It’s a very common apprehension. As our work-life draws to a close, we are all concerned about whether we have socked away enough to support us in our retired life. A sum which might seem adequate today, could appear insufficient tomorrow as inflation continues to erode the net value of our savings. Investing for retirement can be particularly vexing since you would want your investment to be relatively risk-free and able to keep pace with inflation.
A great way to boost your nest egg is to invest in real estate, even if you have a portfolio of stocks and bonds. Real estate is less volatile compared to other asset categories and almost always outperforms other instruments of investment.
Investing in a property or buying your own home to open up a rental income avenue or investing in trusts can all have an additive effect on your savings portfolio, while reducing taxes and costs. This is a steady retirement income option that ebbs and flows with the prevailing inflation rate, giving you that shield of protection in your golden years.
So, what are the different avenues of letting real estate boost your retirement?
# Direct ownership of your home: When you own your own home, it’s an automatic long-term asset and provides you with the built-in buffer in the form of home equity that can be leveraged if required, to generate retirement income or as a safeguard against unforeseen risks and adverse events.

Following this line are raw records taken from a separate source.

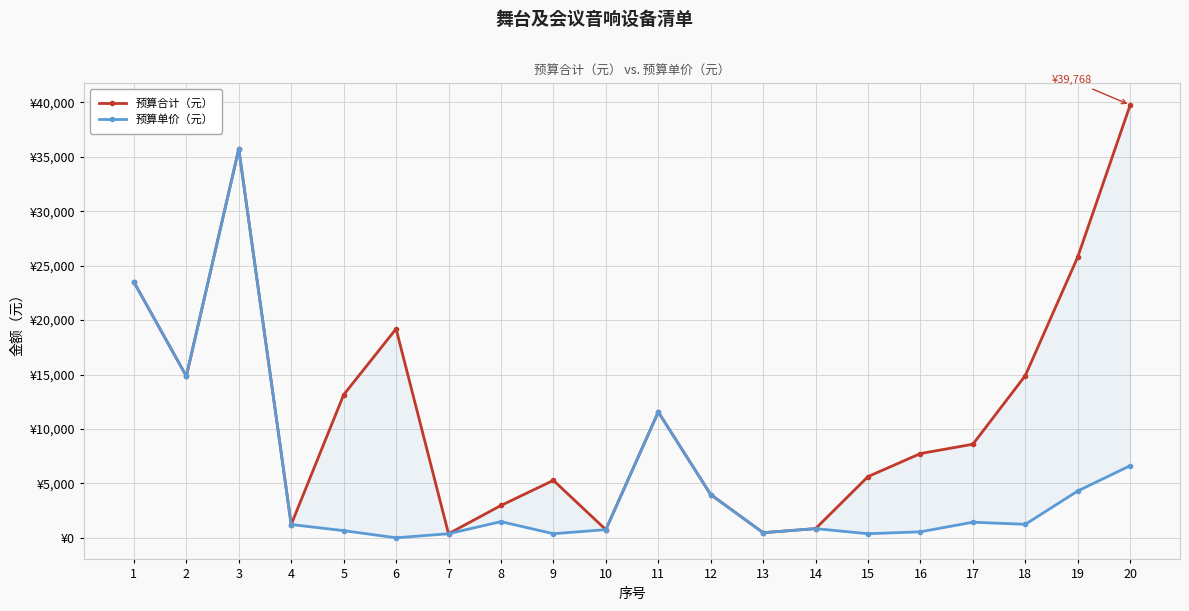

What is the difference between the maximum and second lowest values in the 预算单价（元） series?

35345.0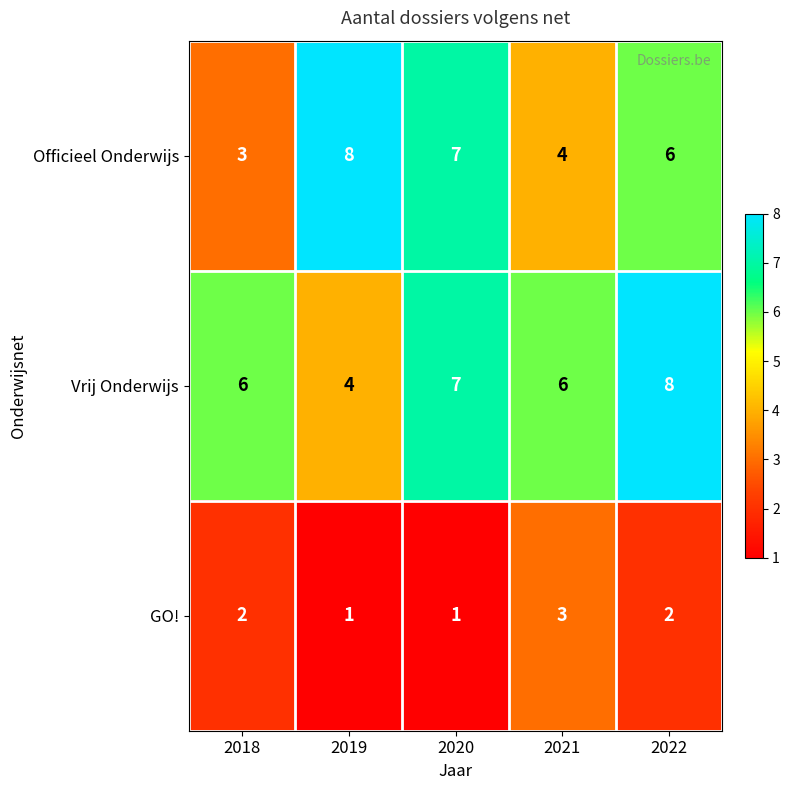

Where is Officieel Onderwijs nearest to the value 5?

2021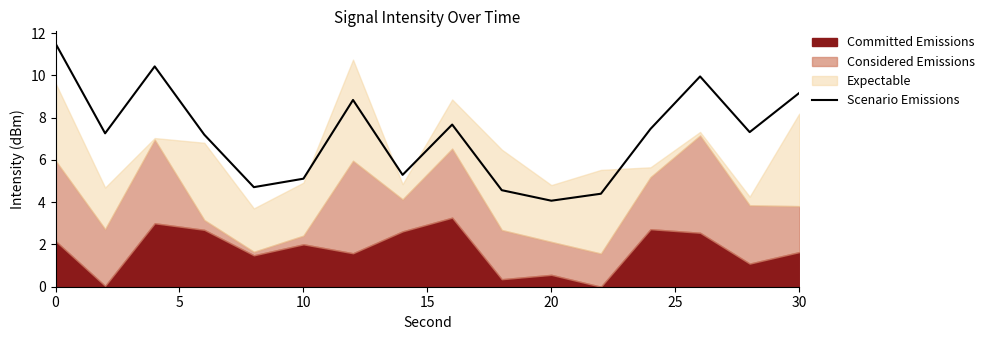

True or false: there are more than 2 points higher than both neighbors.

True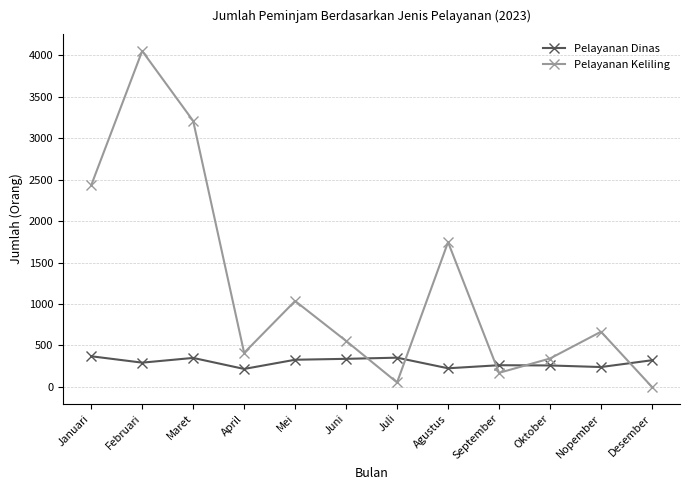

Which series has the widest spread of values?

Pelayanan Keliling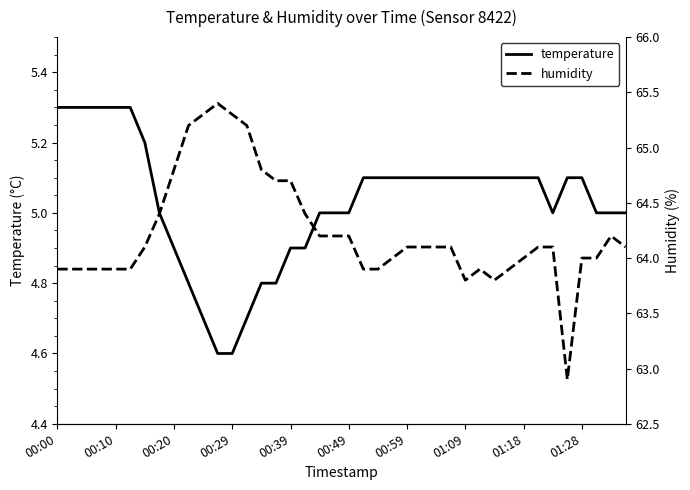

What is the difference between the second highest and minimum values in the temperature series?

0.7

# Real Estate Investment Trusts or REITS: REITS are a kind of equivalent of mutual funds. Here, instead of a basket of company stocks, investment is in a collection of properties. The dividends are usually quite high, which means a neat retirement income minus the hassles of buying or managing a property. Also, by investing in multiple properties, you can hedge your bets.
# Rental income: Buying a property and renting it out also provides you with an avenue of steady monthly income, more so when the location is right. It is usually a more stable investment than in stocks and can even pay for your house loan and other maintenance costs. Also, it’s a permanent asset and will keep appreciating in value with time.

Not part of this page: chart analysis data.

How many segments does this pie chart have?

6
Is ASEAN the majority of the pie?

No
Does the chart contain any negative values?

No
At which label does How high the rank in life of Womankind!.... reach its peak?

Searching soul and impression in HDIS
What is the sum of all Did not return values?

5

# Buy, improve, re-sell: If you plan and start well ahead of your superannuation, you can carefully choose and invest in a property at its launch stage, spend on some home improvement and embellishment and then re-sell at a neat profit when the time is right. You need to give yourself some time in hand and pick a winning location for this ploy to work. However, plenty of people are reaping lucrative ROI on their real estate assets all the time.
# Tax benefits: Since the government supports your investment with tax breaks, real estate is a great way to make your nest egg grow. From rental properties to empty land parcels to commercial buildings, there is a substantial tax benefit in every segment of real estate, like capital gains tax, deductions, depreciation, etc.
It's always wise to have some extra stashed away for the golden years. Even your best-laid plans can sometimes go haywire for any number of reasons, not the least unforeseen medical expenditure. The best way to ensure a steady income stream post-retirement is to make a planned investment in real estate well in time.